在matplotlib中获取带有hexbin的bin坐标

时间:2012-10-18 09:11:17

标签: python matplotlib histogram

我使用matplotlib的方法hexbin来计算我的数据的2d直方图。 但我想得到六边形中心的坐标,以便进一步处理结果。

我在结果上使用get_array()方法获取了值,但我无法弄清楚如何获取bin坐标。

我尝试计算它们给定的箱数和我的数据范围,但我不知道每个方向的确切箱数。 gridsize=(10,2)应该做的伎俩,但它似乎不起作用。

有什么想法吗?

3 个答案:

答案 0 :(得分:18)

我认为这很有效。

from __future__ import division
import numpy as np
import math
import matplotlib.pyplot as plt

def generate_data(n):
    """Make random, correlated x & y arrays"""
    points = np.random.multivariate_normal(mean=(0,0),
        cov=[[0.4,9],[9,10]],size=int(n))
    return points

if __name__ =='__main__':

    color_map = plt.cm.Spectral_r
    n = 1e4
    points = generate_data(n)

    xbnds = np.array([-20.0,20.0])
    ybnds = np.array([-20.0,20.0])
    extent = [xbnds[0],xbnds[1],ybnds[0],ybnds[1]]

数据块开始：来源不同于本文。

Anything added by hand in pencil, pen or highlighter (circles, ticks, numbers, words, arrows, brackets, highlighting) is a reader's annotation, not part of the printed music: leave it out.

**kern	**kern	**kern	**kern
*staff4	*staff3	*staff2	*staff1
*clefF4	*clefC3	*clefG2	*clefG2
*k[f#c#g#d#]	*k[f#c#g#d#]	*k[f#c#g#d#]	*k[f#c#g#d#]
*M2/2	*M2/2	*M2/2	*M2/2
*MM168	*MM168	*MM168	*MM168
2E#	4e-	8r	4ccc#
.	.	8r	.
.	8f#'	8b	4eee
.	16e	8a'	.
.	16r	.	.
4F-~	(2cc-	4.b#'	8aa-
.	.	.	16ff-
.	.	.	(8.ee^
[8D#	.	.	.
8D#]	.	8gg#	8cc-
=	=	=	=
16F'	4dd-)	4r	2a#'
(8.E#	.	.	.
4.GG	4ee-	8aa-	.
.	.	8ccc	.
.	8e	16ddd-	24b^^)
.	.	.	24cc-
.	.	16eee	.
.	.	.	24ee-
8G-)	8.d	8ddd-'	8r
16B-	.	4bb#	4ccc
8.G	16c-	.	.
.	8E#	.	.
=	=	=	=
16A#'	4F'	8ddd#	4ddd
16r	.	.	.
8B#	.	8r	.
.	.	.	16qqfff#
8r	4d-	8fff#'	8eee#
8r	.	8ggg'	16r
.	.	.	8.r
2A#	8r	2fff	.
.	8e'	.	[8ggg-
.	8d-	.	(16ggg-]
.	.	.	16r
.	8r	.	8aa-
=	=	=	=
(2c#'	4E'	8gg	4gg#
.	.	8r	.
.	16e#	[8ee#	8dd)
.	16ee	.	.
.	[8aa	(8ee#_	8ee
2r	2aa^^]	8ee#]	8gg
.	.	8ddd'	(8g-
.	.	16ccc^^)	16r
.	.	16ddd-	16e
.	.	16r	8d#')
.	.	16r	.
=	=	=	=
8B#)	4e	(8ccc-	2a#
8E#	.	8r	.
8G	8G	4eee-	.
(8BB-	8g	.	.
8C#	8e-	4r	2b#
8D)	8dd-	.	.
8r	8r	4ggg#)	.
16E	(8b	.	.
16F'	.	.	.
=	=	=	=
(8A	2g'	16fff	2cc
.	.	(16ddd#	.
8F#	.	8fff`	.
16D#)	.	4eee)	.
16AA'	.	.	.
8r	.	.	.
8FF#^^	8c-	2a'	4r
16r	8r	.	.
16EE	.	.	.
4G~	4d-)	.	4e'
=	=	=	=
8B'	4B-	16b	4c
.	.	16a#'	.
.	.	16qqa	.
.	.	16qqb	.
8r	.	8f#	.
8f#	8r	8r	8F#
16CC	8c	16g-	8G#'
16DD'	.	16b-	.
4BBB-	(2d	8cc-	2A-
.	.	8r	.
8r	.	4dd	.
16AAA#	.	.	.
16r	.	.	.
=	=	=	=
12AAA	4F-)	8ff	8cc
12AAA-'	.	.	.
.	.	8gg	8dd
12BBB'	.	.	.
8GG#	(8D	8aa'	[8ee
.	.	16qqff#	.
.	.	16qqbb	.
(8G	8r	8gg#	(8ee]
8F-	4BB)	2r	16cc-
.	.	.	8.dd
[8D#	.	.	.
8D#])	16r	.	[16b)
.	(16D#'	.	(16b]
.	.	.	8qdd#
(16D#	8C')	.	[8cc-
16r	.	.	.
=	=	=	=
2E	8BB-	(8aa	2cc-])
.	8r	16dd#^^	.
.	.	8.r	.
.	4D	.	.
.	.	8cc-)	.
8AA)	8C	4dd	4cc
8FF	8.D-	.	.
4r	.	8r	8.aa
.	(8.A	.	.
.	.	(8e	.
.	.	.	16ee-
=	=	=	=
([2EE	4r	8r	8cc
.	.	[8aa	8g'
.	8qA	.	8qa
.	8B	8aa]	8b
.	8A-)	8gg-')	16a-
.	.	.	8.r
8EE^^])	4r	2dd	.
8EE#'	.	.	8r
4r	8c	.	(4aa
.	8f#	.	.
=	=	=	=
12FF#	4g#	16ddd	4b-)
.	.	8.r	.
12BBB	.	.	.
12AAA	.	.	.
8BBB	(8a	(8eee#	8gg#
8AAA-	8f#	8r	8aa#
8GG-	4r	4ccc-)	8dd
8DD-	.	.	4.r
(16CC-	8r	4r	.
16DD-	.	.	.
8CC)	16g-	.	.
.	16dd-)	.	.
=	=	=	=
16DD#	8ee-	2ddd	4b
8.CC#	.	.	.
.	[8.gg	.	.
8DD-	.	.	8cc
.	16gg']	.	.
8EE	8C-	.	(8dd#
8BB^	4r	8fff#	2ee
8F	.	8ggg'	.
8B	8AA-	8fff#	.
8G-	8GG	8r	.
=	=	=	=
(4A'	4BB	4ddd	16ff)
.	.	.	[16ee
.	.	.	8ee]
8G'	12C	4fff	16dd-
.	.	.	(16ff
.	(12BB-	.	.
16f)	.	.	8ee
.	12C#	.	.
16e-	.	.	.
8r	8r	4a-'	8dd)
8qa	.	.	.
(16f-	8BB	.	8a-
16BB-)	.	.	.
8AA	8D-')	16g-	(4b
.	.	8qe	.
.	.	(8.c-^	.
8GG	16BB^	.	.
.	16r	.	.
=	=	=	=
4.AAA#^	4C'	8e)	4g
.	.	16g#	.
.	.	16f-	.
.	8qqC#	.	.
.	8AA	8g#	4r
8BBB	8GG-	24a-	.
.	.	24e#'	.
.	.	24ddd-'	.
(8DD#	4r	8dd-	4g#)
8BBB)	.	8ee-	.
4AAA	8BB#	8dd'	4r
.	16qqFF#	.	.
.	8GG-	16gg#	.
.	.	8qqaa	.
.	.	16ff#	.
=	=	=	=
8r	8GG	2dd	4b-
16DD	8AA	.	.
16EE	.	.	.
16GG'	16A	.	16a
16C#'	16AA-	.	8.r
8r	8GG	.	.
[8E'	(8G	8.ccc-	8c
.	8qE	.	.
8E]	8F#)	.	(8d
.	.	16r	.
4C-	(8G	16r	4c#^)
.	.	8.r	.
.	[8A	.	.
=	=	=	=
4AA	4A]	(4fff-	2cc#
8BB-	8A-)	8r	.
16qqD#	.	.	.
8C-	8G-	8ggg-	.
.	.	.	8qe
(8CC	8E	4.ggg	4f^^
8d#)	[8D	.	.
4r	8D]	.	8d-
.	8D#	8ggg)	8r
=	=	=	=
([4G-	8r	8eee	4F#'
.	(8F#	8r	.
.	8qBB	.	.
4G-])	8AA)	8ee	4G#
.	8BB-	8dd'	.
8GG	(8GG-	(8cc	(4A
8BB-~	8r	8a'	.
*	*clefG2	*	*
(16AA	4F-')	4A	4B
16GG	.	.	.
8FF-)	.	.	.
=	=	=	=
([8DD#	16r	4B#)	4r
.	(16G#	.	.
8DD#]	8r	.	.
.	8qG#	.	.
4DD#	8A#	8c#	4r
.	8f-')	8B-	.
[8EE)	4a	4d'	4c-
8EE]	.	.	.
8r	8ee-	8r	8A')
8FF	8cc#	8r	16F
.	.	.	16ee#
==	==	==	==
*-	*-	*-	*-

    fig=plt.figure(figsize=(10,9))
    ax = fig.add_subplot(111)
    x, y = points.T
    # Set gridsize just to make them visually large
    image = plt.hexbin(x,y,cmap=color_map,gridsize=20,extent=extent,mincnt=1,bins='log')
    # Note that mincnt=1 adds 1 to each count
    counts = image.get_array()
    ncnts = np.count_nonzero(np.power(10,counts))
    verts = image.get_offsets()
    for offc in xrange(verts.shape[0]):
        binx,biny = verts[offc][0],verts[offc][1]
        if counts[offc]:
            plt.plot(binx,biny,'k.',zorder=100)
    ax.set_xlim(xbnds)
    ax.set_ylim(ybnds)
    plt.grid(True)
    cb = plt.colorbar(image,spacing='uniform',extend='max')
    plt.show()

enter image description here

答案 1 :(得分:2)

我很想确认Hooked使用get_offsets()的代码是否有效,但是我尝试了几次上述代码的迭代来检索中心位置,正如Dave所说,get_offsets()仍然是空的。我找到的解决方法是使用非空的' image.get_paths()'选项。我的代码采用均值来寻找中心,但这意味着它只是一个更长的时间,但确实有效。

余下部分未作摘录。